ChatGPT’s parasitic machine | InfoWorld


In tech we are all, ultimately, parasites. As Drupal creator Dries Buytaert’s said years ago, we are all more “taker” than “maker.” Buytaert was referring to common practice in open source communities: “Takers don’t contribute back meaningfully to the open source project that they take from,” hurting the projects upon which they depend. Even the most ardent open source contributor takes more than she contributes.

This same parasitic trend has played out for Google, Facebook, and Twitter—each dependent on others’ content—and is arguably much more true of generative AI (GenAI) today. Sourcegraph developer Steve Yegge dramatically declares, “LLMs aren’t just the biggest change since social, mobile, or cloud—they’re the biggest thing since the World Wide Web,” and he’s likely correct. But those large language models (LLMs) are essentially parasitic in nature: They depend on scraping others’ repositories of code (GitHub), technology answers (Stack Overflow), literature, and much more.

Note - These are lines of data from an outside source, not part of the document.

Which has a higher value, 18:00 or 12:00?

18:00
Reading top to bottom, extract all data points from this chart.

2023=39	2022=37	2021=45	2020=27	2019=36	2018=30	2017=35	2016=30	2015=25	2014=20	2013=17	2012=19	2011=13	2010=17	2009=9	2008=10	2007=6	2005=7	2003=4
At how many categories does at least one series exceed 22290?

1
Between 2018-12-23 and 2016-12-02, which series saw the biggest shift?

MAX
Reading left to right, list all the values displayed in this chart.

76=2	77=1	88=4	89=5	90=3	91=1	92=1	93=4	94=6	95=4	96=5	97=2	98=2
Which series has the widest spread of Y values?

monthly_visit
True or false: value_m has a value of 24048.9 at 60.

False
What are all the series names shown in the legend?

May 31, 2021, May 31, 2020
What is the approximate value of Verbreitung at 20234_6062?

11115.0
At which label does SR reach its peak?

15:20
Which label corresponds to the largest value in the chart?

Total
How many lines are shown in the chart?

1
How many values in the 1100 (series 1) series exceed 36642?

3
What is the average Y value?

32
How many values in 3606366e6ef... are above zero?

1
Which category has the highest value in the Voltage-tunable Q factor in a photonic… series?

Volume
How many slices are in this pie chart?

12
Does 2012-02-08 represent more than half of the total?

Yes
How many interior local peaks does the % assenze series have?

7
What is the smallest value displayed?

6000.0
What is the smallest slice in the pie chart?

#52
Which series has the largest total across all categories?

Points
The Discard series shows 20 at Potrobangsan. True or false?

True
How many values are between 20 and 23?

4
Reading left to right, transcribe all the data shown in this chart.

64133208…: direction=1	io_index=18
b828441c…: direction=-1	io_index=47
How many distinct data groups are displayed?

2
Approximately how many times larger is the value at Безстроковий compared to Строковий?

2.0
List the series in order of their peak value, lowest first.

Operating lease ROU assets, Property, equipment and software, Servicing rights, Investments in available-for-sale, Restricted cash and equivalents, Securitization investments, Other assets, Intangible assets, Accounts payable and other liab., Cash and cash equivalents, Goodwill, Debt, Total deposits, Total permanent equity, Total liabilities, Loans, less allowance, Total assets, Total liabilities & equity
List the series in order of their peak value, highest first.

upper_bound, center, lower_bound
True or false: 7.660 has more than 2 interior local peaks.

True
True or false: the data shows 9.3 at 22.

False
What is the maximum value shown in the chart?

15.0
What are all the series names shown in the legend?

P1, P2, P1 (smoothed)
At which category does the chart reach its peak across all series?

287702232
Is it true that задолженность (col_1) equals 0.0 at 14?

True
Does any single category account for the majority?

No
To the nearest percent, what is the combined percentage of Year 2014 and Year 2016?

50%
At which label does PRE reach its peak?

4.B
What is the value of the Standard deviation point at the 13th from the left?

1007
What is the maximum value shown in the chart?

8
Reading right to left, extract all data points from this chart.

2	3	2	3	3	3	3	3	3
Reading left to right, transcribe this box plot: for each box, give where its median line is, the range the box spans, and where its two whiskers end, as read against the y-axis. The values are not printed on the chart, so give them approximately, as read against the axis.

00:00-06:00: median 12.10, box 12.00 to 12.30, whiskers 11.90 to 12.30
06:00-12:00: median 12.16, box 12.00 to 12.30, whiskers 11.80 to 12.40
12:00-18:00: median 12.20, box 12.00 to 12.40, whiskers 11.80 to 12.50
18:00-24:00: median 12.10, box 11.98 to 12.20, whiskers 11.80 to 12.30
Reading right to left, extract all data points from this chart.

As has happened in open source, content creators and aggregators are starting to wall off LLM access to their content. In light of declining site traffic, for example, Stack Overflow has joined Reddit in demanding LLM creators pay for the right to use their data to train the LLMs, as detailed by Wired. It’s a bold move, reminiscent of the licensing wars that have played out in open source and paywalls imposed by publishers to ward off Google and Facebook. But will it work?

Overgrazing the commons

I’m sure the history of technology parasites predates open source, but that’s when my career started, so I’ll begin there. Since the earliest days of Linux or MySQL, there were companies set up to profit from others’ contributions. Most recently in Linux, for example, Rocky Linux and Alma Linux both promise “bug for bug compatibility” with Red Hat Enterprise Linux (RHEL), while contributing nothing toward Red Hat’s success. Indeed, the natural conclusion of these two RHEL clones’ success would be to eliminate their host, leading to their own demise, which is why one person in the Linux space called them the “dirtbags” of open source.

Perhaps too colorful a phrase, but you see their point. It’s the same criticism once lobbed at AWS (a “strip-mining” criticism that loses relevance by the day) and has motivated a number of closed source licensing permutations, business model contortions, and seemingly endless discussion about open source sustainability.

Open source, of course, has never been stronger. Individual open source projects, however, have varying degrees of health. Some projects (and project maintainers) have figured out how to manage “takers” within their communities; others have not. As a trend, however, open source keeps growing in importance and strength.